L’envoyé spécial de l’ONU pour le Yémen, Ismaïl Ould Cheikh Ahmed, avait estimé vendredi que « la cessation des hostilités (était) fragile mais (tenait) globalement », exhortant « les parties à faire preuve de retenue ».

Cette trêve, entrée en vigueur après des pressions internationales mercredi à 23H59 locales (20H59 GMT), avait fait renaître l’espoir d’un possible règlement de ce conflit qui a fait plus de 6.900 morts et déplacé plus de trois millions de personnes selon l’ONU.

Le médiateur onusien « a pris contact avec les parties pour trouver un accord sur une extension » du cessez-le-feu.

Il a rencontré vendredi soir le vice-président yéménite Ali Mohsen al-Ahmar à Ryad, selon un média d’état yéménite.

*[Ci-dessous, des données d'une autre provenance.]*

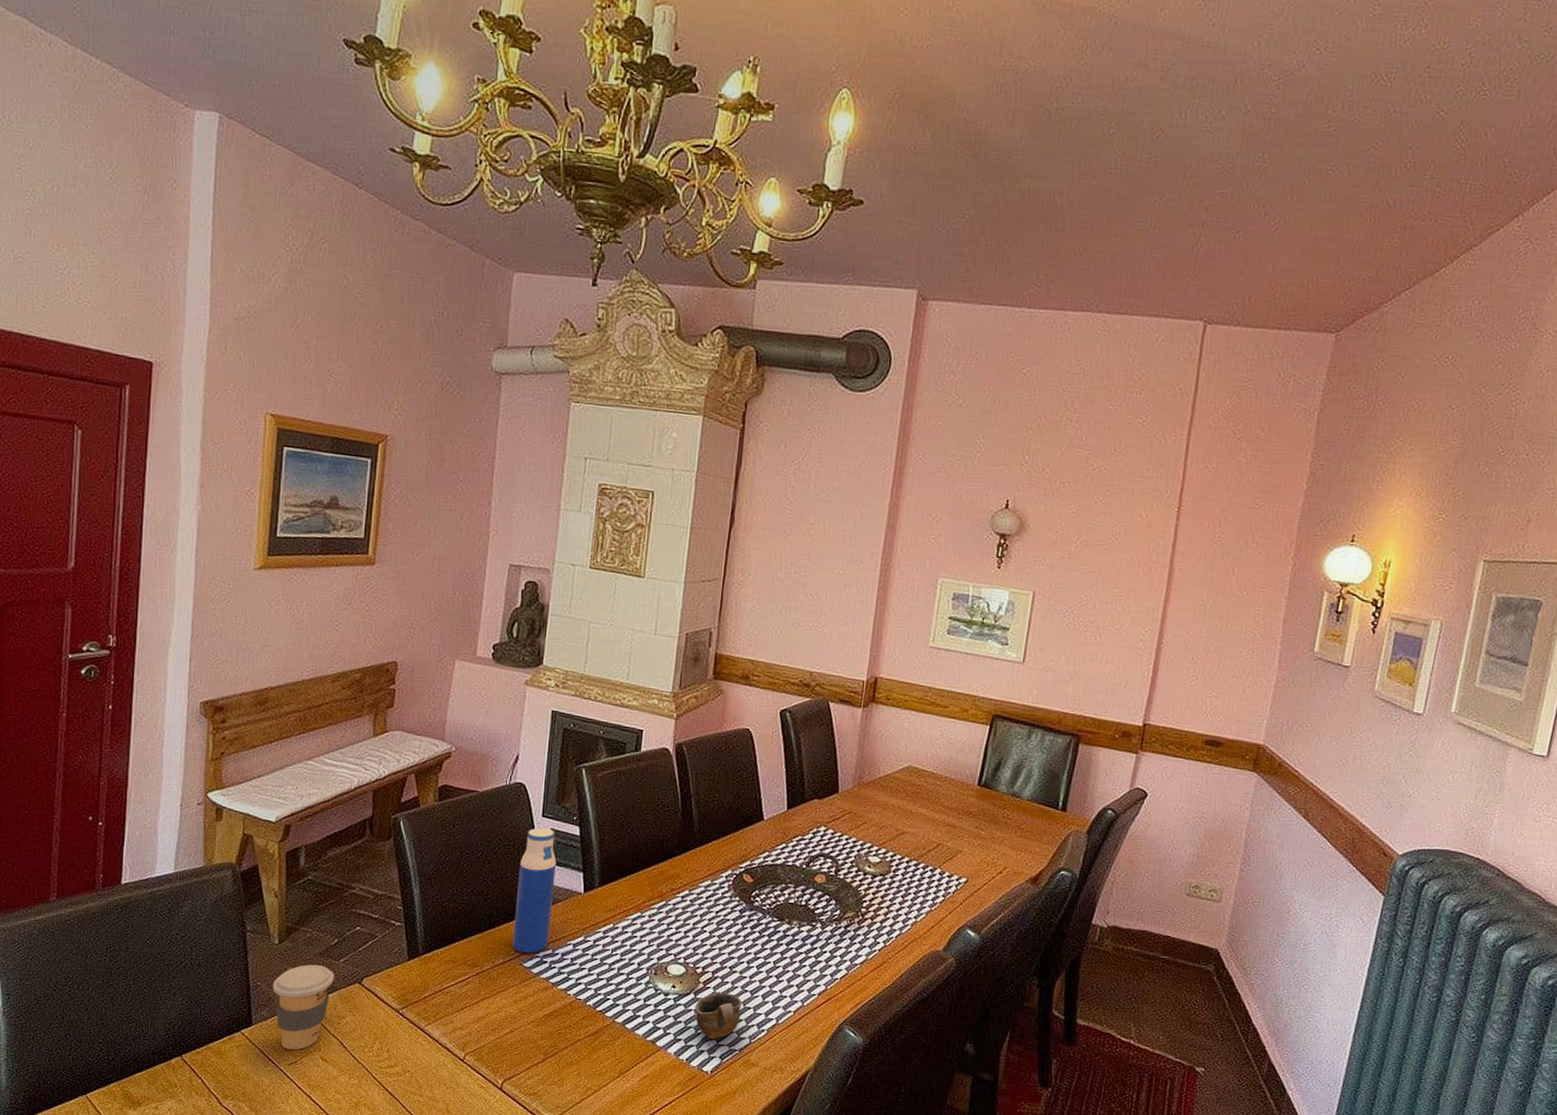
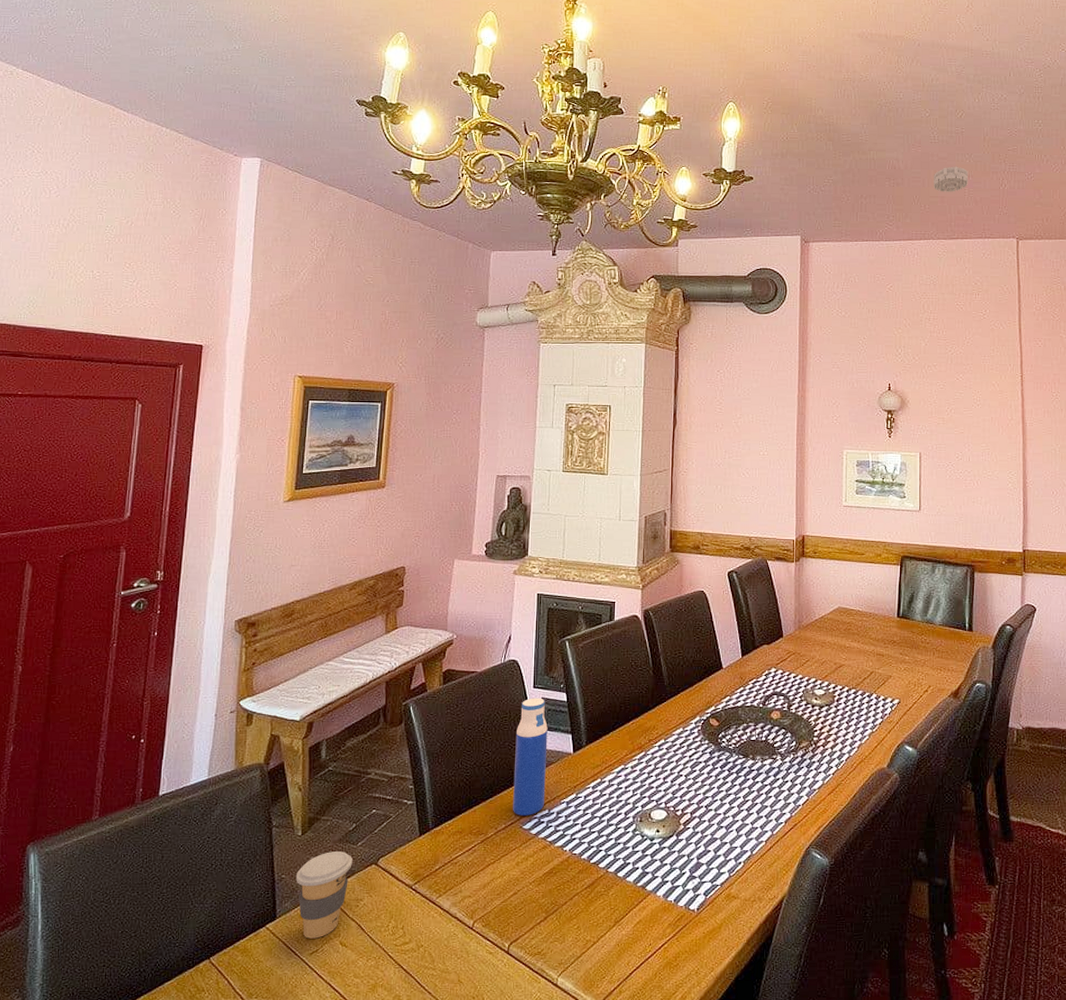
cup: present [694,992,742,1040] -> none [678,832,719,878]
smoke detector: none [1104,210,1155,248] -> present [934,166,969,192]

Ce dernier a affirmé qu’ordre avait été donné aux forces progouvernementales de « respecter la trêve et les efforts de l’ONU » et a accusé les rebelles d’avoir commis 449 violations lors des 24 premières heures du cessez-le-feu.

La France a également réagi, déplorant « les nombreuses violations du cessez-le-feu ». Le porte-parole du ministère des Affaires étrangères a appelé les belligérants à « le respecter pleinement et à en accepter le renouvellement ».

L’agence de presse Sabanews, contrôlée par les rebelles, a elle accusé la coalition arabe d’avoir mené des frappes aériennes notamment dans les provinces de Sanaa, Saada et Jawf (nord) et de Chabwa (sud).

Un chef rebelle, Hassan al-Charafi, a été tué dans la province de Saada, le fief des insurgés chiites Houthis.

Neuf rebelles et quatre soldats gouvernementaux ont par ailleurs péri à l’ouest de Midi, une ville portuaire frontalière de l’Arabie saoudite, selon des responsables militaires. Les combats ont éclaté avec la progression des troupes gouvernementales vers la ville en vue de la reprendre.

La trêve décrétée mercredi soir est la sixième tentative de cesser les hostilités depuis l’intervention en mars 2015 au Yémen de la coalition arabe sous commandement saoudien après la prise par les Houthis de vastes pans du territoire.

Cinq combattants d’Al-Qaïda, dont un chef local, ont par ailleurs été tués dans la nuit de vendredi à samedi dans une attaque de drone dans la province centrale de Marib, a indiqué un responsable de la sécurité. Les Etats-Unis sont les seuls à disposer de tels drones dans la péninsule arabique.